Tensions in relations between Tomislav Nikolic and Aleksandar Vucic have stirred Serbia’s political scene, but neither of them has spoken about it officially, B92 reports.

Reports that current Serbian president would run for reelections came only a day after the SNS Presidency nominated the party’s president and Serbia’s prime minister, which should be confirmed by the SNS main committee on Friday.

Neither Vucic nor Nikolic, who was in the past also at the helm of the biggest Serbian party, have made any statements on this issue, as their associates – on one hand, coalition partners, minister and SNS officials, and on the other, people from Nikolic’s cabinet – came to the fore.

The story has been unfolding in the media, with Sputnik and N1 being the first to report that Nikolic had decided to run, which was also unofficially confirmed for B92. Prva TV then learned that Nikolic had send a letter to Vucic, allegedly with a list of demands that had to be fulfilled in order for him to give up on his candidature.

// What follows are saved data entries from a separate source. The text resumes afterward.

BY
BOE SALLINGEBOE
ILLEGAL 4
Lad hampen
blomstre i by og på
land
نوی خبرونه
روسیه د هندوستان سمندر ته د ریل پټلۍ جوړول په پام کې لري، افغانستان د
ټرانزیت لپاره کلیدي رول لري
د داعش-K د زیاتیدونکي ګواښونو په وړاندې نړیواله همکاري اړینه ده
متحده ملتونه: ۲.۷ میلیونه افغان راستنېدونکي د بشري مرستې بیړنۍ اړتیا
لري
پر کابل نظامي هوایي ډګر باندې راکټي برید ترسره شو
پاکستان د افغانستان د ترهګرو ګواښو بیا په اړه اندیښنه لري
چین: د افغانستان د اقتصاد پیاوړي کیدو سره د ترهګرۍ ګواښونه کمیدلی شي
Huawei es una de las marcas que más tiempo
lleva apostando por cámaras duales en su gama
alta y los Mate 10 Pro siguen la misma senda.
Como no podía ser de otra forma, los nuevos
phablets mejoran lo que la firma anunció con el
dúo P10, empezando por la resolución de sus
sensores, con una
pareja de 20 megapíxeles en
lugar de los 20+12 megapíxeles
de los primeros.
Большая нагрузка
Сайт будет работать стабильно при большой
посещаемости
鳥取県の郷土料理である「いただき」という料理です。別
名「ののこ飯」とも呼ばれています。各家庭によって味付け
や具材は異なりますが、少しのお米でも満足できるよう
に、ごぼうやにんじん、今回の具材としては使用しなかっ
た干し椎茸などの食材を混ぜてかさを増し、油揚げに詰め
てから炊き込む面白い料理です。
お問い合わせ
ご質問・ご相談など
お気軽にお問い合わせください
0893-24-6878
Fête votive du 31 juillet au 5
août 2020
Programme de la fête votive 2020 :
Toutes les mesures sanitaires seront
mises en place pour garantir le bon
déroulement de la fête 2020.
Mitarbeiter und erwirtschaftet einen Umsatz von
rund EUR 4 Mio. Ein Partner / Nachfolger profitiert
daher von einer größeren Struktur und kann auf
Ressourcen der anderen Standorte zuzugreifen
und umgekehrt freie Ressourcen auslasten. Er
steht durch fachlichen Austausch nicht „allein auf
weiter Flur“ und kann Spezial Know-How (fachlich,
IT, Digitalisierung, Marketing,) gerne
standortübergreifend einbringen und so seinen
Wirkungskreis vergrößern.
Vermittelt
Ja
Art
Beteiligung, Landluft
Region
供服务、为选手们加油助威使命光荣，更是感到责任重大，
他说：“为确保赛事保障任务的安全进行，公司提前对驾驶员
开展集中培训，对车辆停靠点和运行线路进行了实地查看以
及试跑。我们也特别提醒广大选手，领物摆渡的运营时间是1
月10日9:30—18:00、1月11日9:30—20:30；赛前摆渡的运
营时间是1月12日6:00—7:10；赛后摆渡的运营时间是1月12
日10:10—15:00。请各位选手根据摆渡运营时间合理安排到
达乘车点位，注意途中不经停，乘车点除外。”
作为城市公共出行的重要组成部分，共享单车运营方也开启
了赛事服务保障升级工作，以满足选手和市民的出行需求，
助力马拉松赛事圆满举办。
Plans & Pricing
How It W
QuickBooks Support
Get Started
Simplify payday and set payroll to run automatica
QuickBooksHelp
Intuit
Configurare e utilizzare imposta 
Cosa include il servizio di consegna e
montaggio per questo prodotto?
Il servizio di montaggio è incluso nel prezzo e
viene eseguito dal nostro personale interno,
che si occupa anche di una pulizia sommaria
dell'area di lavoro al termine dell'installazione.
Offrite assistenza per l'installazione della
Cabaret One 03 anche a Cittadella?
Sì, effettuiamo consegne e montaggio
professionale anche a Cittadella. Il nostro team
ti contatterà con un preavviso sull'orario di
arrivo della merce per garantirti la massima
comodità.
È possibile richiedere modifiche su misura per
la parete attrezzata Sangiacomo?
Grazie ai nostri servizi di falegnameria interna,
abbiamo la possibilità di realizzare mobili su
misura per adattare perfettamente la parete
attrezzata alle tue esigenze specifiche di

Nikolic allegedly offered to support Vucic’s presidential bid and in return asked for the top spots in the SNS and in the government, while there have also been unformed media reports that he was interested in becoming Serbia’s ambassador in Moscow.

Media said that Vucic rejected this offer and did not reply to the letter. Speaking for Prva TV, SNS Vice President and Deputy PM Nebojsa Stefanovic said that Vucic had made Nikolic a fair offer and would not go beyond it.

According to Stefanovic, Vucic “does not want to barter, he wants to talk,” and “does not plan to speak publicly in his role of SNS president in the coming days.”

Stefanovic also said that he thought the mood in the SNS main committee was in favor of confirming Vucic as their presidential candidate.

Another SNS Vice-President and Novi Sad Mayor Milos Vucevic also spoke for the media to say that the SNS Presidency had rejected the offer Nikolic made to Vucic, but would not reveal any details of the offer. According to Vucevic, Nikolic’s decision to run for reelection is “politically irrational, if actually true.”

He added that the signals arriving from Nikolic when it comes to his candidature are “unclear” since he has neither confirmed nor denied the media reports.

Presidential Adviser Stanislava Pak confirmed for Sputnik that Nikolic and Vucic continued to talk after the news about Nikolic’s candidature had been reported, saying that the president expected to reach an agreement that was “in the interest of Serbia.”

B92 was told unofficially at the Presidency of Serbia that an agreement between Vucic and Nikolic would essentially represent “a presumption of stability” but that this calls for “mutual concessions.”

Tanjug said that the prime minister’s cabinet denied media reports about “secret talks” between Vucic and Nikolic being under way, adding, “there are no negotiations between the two at all, and Vucic has no intention of engaging in that.”